**QUESTIONS ON THE MATERIAL**
• 1. In the forum thread on stable staffing, copy out the part that opens with the words containing "## crazyhorse4727 (9" and closes with "the appropirate insurance.", substituting "probation period" for "trial period".
• 2. Answer these questions from the forum thread on stable staffing:
(a) How many horses do the lads in a racing yard look after on a Sunday?
(b) How long does it take to do four working horses at the local riding school?
(c) According to crazyhorse4727, what must you make sure of when taking NVQ students?
• 3. Continue the forum thread on stable staffing from the point where it stops.

**TEXT FOR ANALYSIS**

⁂

Five trainees, eeks you will be a shivering wreck in a month, also to train people you need to have a good level of competence, and it sounds to me that you are a bit unsure of how to manage the staffing as it is. 
In a racing yard where the horses are maintained at the highest level, seven days a week, the lads look after four horses, and six on a Sunday, all the feed and bedding etc is usually organised efficiently. The horses are bedded up at night, groomed and fed, for evening stables, four horses take three hours to do, in the morning they are fed, skipped out, exercised (extra staff from local area), quartered,fed again. The stables and the horses are clean and well looked after. In a big flat yard with high value animals a security check is made late at night.
In the local riding school the working horses are on "deep litter", ie poop removed and a bit of bedding sprinkled on top. They are not groomed or feet picked etc, it takes an hour to do four horses, they are are out all day and in at night. The working ponies are out all night and stabled during the day with a  haynet, minimal bedding, six ponies per hour to skip out, water and hay.
Re the accommodation and wages ask your accountant. You need to charge a specified amount to each employee.


----------



## crazyhorse4727 (9 May 2011)

Hi
I don't see why option 3 wouldn't work. 19 stables is not asking to much for 1 worker as well as exercising atleast 2 horses and yard management. Just make sure you employ them on a trial period first. So you know the level of their work, and make sure they don't clash with you and your yard manager.
As for nvq students you have to make sure someone there is trained and you have the appropirate insurance.

⁂

Data excerpts
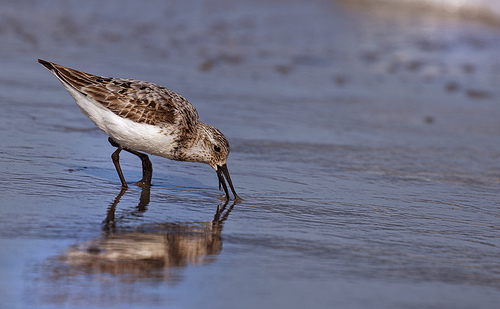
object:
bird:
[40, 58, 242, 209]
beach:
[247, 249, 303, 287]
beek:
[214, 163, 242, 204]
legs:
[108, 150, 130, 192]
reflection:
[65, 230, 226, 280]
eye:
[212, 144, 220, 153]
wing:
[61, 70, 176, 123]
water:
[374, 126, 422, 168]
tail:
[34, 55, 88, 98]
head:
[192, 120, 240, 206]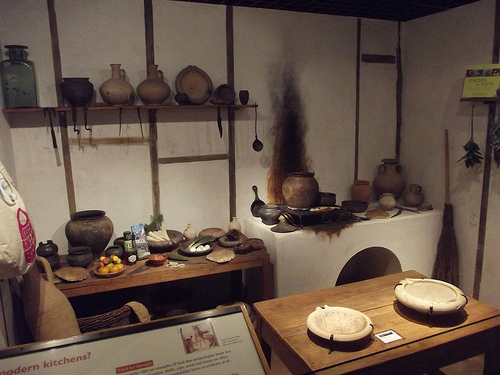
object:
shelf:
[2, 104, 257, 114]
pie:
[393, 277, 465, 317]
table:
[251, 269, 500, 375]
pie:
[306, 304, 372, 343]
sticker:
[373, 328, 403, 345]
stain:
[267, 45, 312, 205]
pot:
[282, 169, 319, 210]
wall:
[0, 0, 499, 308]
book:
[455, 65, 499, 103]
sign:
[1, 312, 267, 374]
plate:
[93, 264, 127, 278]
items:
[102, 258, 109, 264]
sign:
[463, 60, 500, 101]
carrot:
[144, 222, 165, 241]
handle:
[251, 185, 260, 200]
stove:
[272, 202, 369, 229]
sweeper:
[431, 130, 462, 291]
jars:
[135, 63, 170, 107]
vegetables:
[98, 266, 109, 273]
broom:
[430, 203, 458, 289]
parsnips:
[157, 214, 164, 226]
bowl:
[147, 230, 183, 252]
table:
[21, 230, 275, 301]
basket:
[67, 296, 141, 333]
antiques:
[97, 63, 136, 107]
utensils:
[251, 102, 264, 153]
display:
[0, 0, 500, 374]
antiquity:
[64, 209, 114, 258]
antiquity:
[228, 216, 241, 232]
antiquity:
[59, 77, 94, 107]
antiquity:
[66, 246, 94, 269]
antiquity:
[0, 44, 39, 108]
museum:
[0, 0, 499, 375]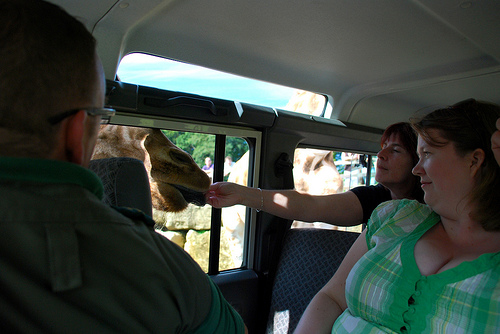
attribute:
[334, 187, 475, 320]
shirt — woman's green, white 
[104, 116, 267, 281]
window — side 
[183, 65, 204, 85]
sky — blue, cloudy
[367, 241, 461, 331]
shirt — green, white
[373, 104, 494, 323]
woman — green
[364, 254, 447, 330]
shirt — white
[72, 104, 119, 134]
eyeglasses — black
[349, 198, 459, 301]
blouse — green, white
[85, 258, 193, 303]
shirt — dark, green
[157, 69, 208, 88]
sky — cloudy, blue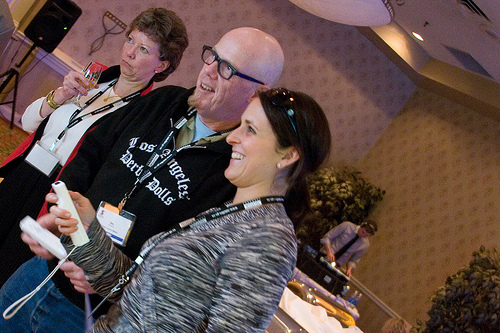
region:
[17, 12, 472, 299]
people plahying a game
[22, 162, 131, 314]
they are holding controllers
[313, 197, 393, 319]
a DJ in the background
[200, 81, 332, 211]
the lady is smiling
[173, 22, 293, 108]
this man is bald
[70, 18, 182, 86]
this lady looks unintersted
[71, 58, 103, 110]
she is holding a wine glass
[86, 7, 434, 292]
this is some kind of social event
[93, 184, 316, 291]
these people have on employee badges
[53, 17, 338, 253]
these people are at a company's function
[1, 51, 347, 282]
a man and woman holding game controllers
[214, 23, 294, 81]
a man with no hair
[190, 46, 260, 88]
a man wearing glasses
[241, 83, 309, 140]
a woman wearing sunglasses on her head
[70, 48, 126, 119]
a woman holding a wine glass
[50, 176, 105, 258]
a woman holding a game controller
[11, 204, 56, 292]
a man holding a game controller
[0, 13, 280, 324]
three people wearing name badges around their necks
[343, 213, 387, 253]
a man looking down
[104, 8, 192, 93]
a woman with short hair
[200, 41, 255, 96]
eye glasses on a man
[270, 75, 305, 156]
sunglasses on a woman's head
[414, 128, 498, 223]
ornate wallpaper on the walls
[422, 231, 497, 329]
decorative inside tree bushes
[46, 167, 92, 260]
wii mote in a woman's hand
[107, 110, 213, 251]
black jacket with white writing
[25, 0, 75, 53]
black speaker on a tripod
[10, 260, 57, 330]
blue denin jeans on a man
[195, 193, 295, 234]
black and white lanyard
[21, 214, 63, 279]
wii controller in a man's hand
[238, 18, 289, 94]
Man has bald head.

⁂

**ANSWERS TO THE TASKS**
• 1.
## crazyhorse4727 (9 May 2011)

Hi
I don't see why option 3 wouldn't work. 19 stables is not asking to much for 1 worker as well as exercising atleast 2 horses and yard management. Just make sure you employ them on a probation period first. So you know the level of their work, and make sure they don't clash with you and your yard manager.
As for nvq students you have to make sure someone there is trained and you have the appropirate insurance.

• 2.
(a) Six.
(b) An hour.
(c) That someone there is trained and that you have the appropriate insurance.

• 3.
So I would say hire a stablehand first, see how that goes. Then further down the line think on taking on a nvq student! 
Hope that helps and good luck!


----------



## Lucy B (9 May 2011)

Thanks to everyone who posted - I thought I'd tell you how it's worked out.
I did bring it to my accountant and yard manager and we had a proper session where we got it sorted. We have found a couple who are in their late twenties who seem pretty much perfect for the job. I've given them a trail, they are reliable, friendly and efficient so we've got a contract sorted out for them. We've deceided to give them the house. As for work hours - it's 8-5 from Mon-Sat and 7-12 on Sunday. When they take their holidays and days off, they'll be covered by one of the liveries (he's a really nice and honest chap, and as we've sorted out the dates for this summer at least he's happy to do it) - he'll be paid both their wages since he's doing both of their jobs, and he's been with us for three years now - I know situations might change but I'm sure I'll find someone else if this doesn't work.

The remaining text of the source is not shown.